Vamos analisar estes exemplos. Começando pelo exemplo mais próximo da sua conclusão, o já famoso nº 106 da Avenida da República adquirido à Segurança Social, temos um custo total de construção de 1.500.000 Euros, dividido por quatro apartamentos T4, o que corresponde a um custo por apartamento de 375.000 Euros. Sendo um T4, a renda máxima regulamentada será de 800 Euros. Se assumirmos que será esta a renda a praticar e que o inquilino será um casal com três filhos, resulta que a aplicação de uma taxa de esforço máxima de 24% (também regulamentada) significará que o feliz sorteado com um dos quatro apartamentos terá que ter no mínimo uma remuneração anual líquida de 40.000 Euros; e pode ter uma remuneração máxima anual bruta de 60.000 Euros. Ou seja, quatro famílias com rendimentos claramente acima da média nacional vão usufruir de apartamentos numa das zonas mais nobres da cidade de Lisboa a preços inferiores aos do mercado, em consequência de um investimento público que daria para construir, nos muitos terrenos próprios da CML, cerca de 25 habitações económicas para famílias com dificuldades financeiras ou uma residência de estudantes com cerca de 100 camas. Isto, num contexto em que se noticia a existência de uma fila de espera de mais de três mil famílias carenciadas para o programa de “Arrendamento Apoiado” e em que é manifesta a falta de residências de estudantes a preços acessíveis. Ora, isto não é uma política de habitação pública! É uma autêntica imoralidade!

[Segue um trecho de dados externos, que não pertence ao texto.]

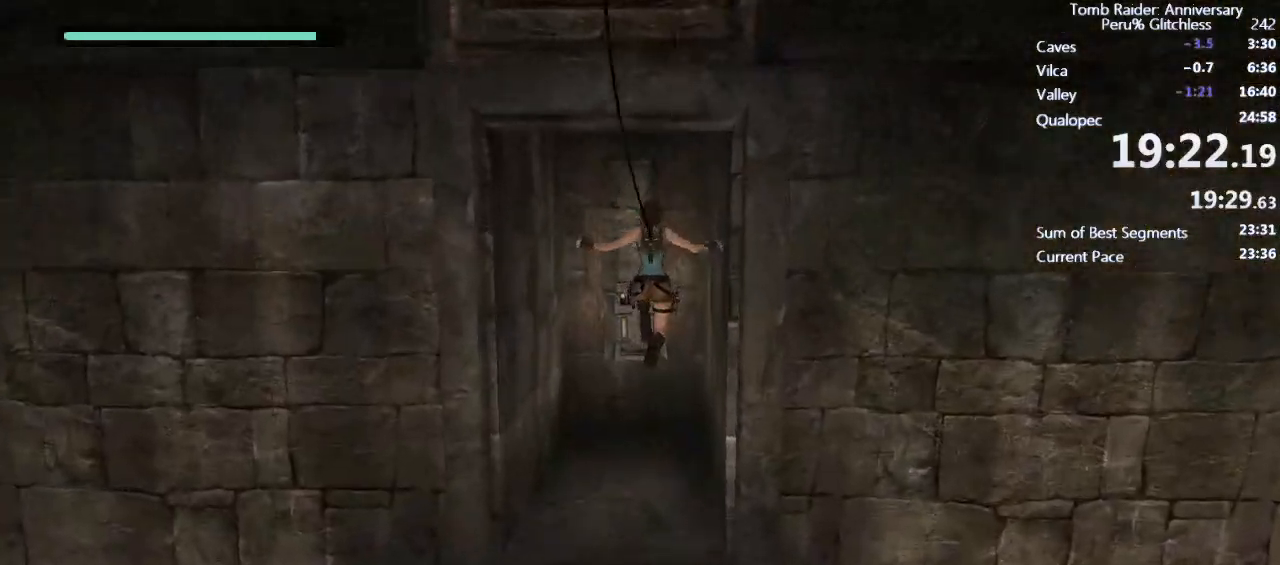
{"keys": ["e", "w"], "mouse": [], "events": [[133, "space", "up"], [233, "e", "down"], [283, "e", "up"], [367, "e", "down"], [417, "e", "up"], [467, "e", "down"]]}
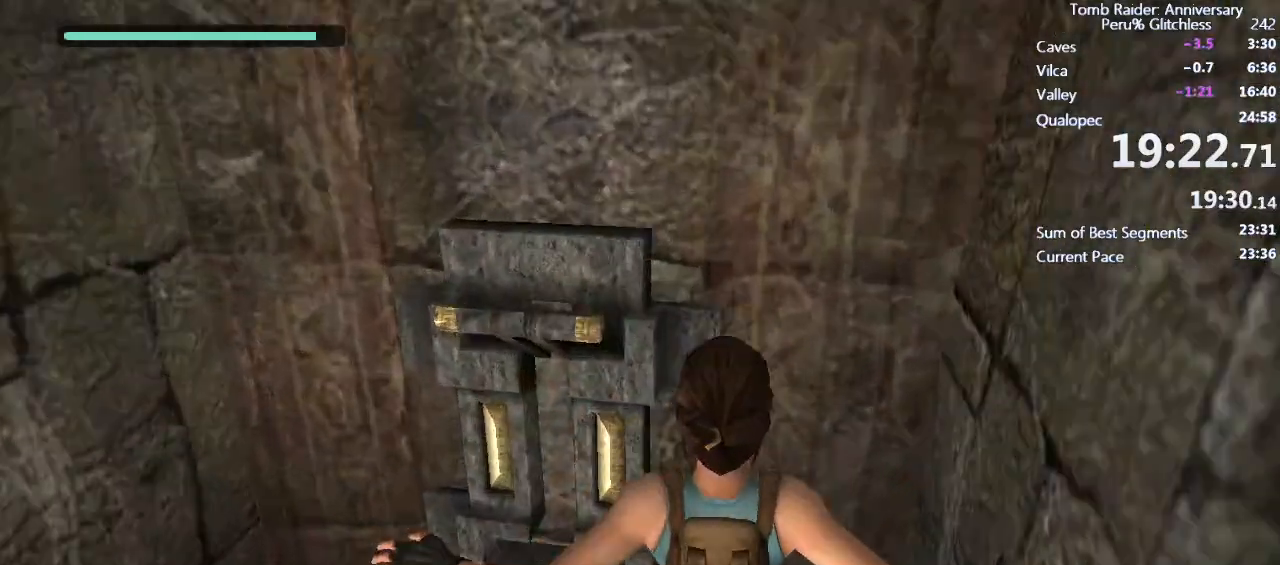
{"keys": ["w"], "mouse": [], "events": [[67, "e", "up"], [100, "e", "down"], [200, "e", "up"], [250, "e", "down"], [350, "e", "up"]]}
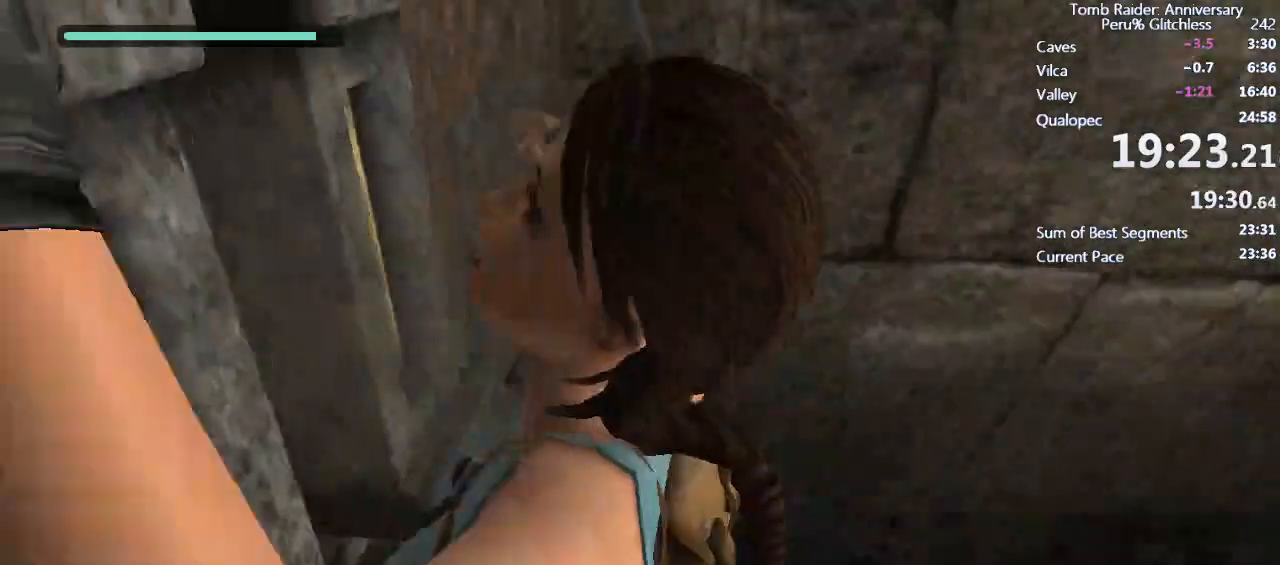
{"keys": [], "mouse": [], "events": [[33, "w", "up"]]}
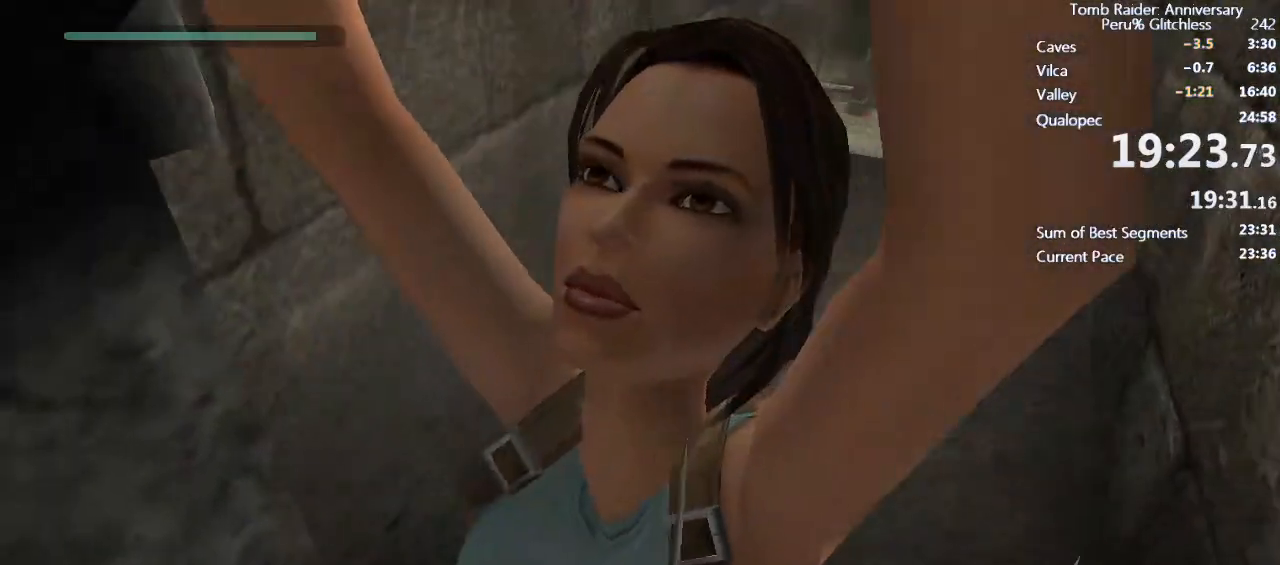
{"keys": ["w"], "mouse": [], "events": [[50, "w", "down"]]}
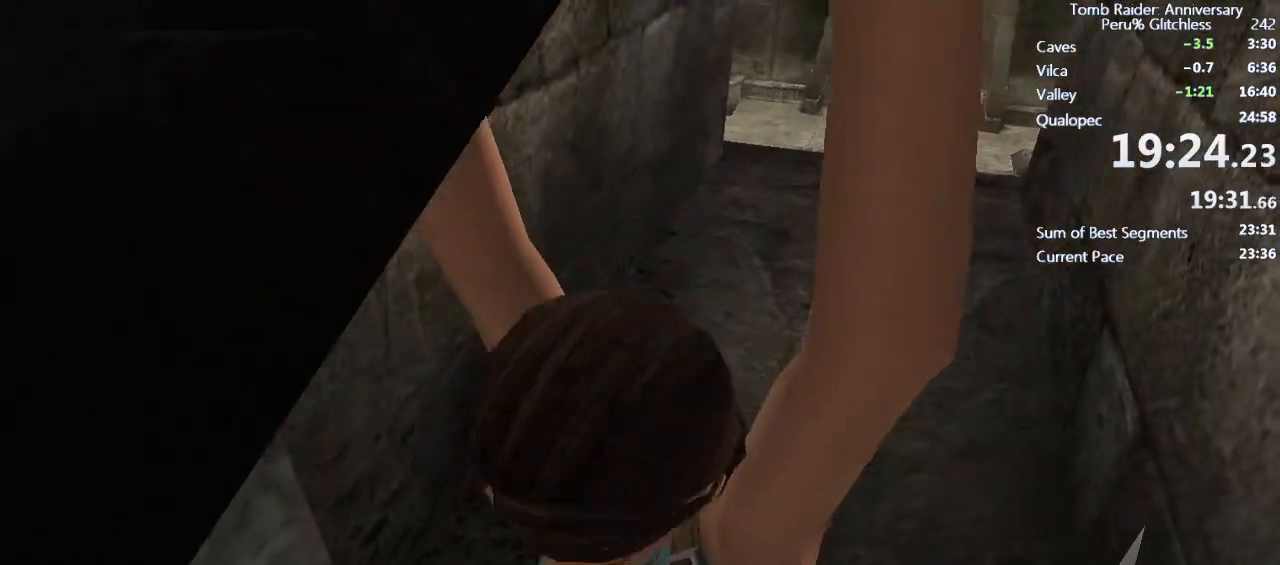
{"keys": [], "mouse": [], "events": [[250, "w", "up"], [400, "w", "down"], [483, "w", "up"]]}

Contas não muito diferentes podem fazer-se para os fogos que estão em construção em Entre Campos. O anunciado investimento de 90 Milhões de Euros para 476 fogos conduz a um valor de construção por fogo, sem terreno, no valor de 190.000 Euros, valor que até poderia se considerar adequado num mercado direcionado para a classe média-alta, não quando estamos perante habitação pública financiada pelos impostos de todos.  E não deveremos ter algo diferente no propagandeado empreendimento no Alto do Restelo.

O que está em causa não são apenas exemplos infelizes e graves de má gestão dos dinheiros públicos, neste caso pela CML. Representam também uma teimosia ideológica de defesa da habitação pública sem critérios de solidariedade social, com a insistência num programa de “arrendamento acessível” que não tem como funcionar. Aliás, mais 6.000 fogos, a concretizarem-se, são apenas 2,5% dos fogos habitacionais de Lisboa. E os 350.000 Milhões de Euros propostos pela CML para investimento na habitação são muito dinheiro, bastando uma pequena parte para ser aplicado na revitalização (e reconversão) dos bairros municipais, em residências para estudantes e na atribuição de um subsídio de renda para famílias mais vulneráveis num contexto de uma urgente liberalização do mercado de arrendamento.

Um mercado de arrendamento liberalizado terá como consequência o desbloqueio que hoje se assiste na oferta para arrendamento. Mais oferta inevitavelmente criará uma dinâmica de atenuação do aumento das rendas ou mesmo a sua redução. Na verdade, esta dinâmica será maior na medida em que os promotores imobiliários irão direcionar a sua oferta para o tipo de procura latente que têm para o mercado de arrendamento, que são essencialmente famílias de rendimentos médios, nomeadamente os descendentes das famílias que deixaram Lisboa nas últimas décadas e que contribuíram para a redução da sua população em cerca de 300.000 pessoas. Muitas destas pessoas poderão não ter capacidade económica para comprar uma casa em Lisboa, mas poderão tê-la para a arrendar, principalmente se aí trabalharem. Ora, tal não irá acontecer com os programas de arrendamento acessível que não funcionam e que consomem de uma forma inusitada recursos públicos, os quais devem ser utilizados para apoio das famílias que verdadeiramente precisam, para além da redução generalizada de impostos.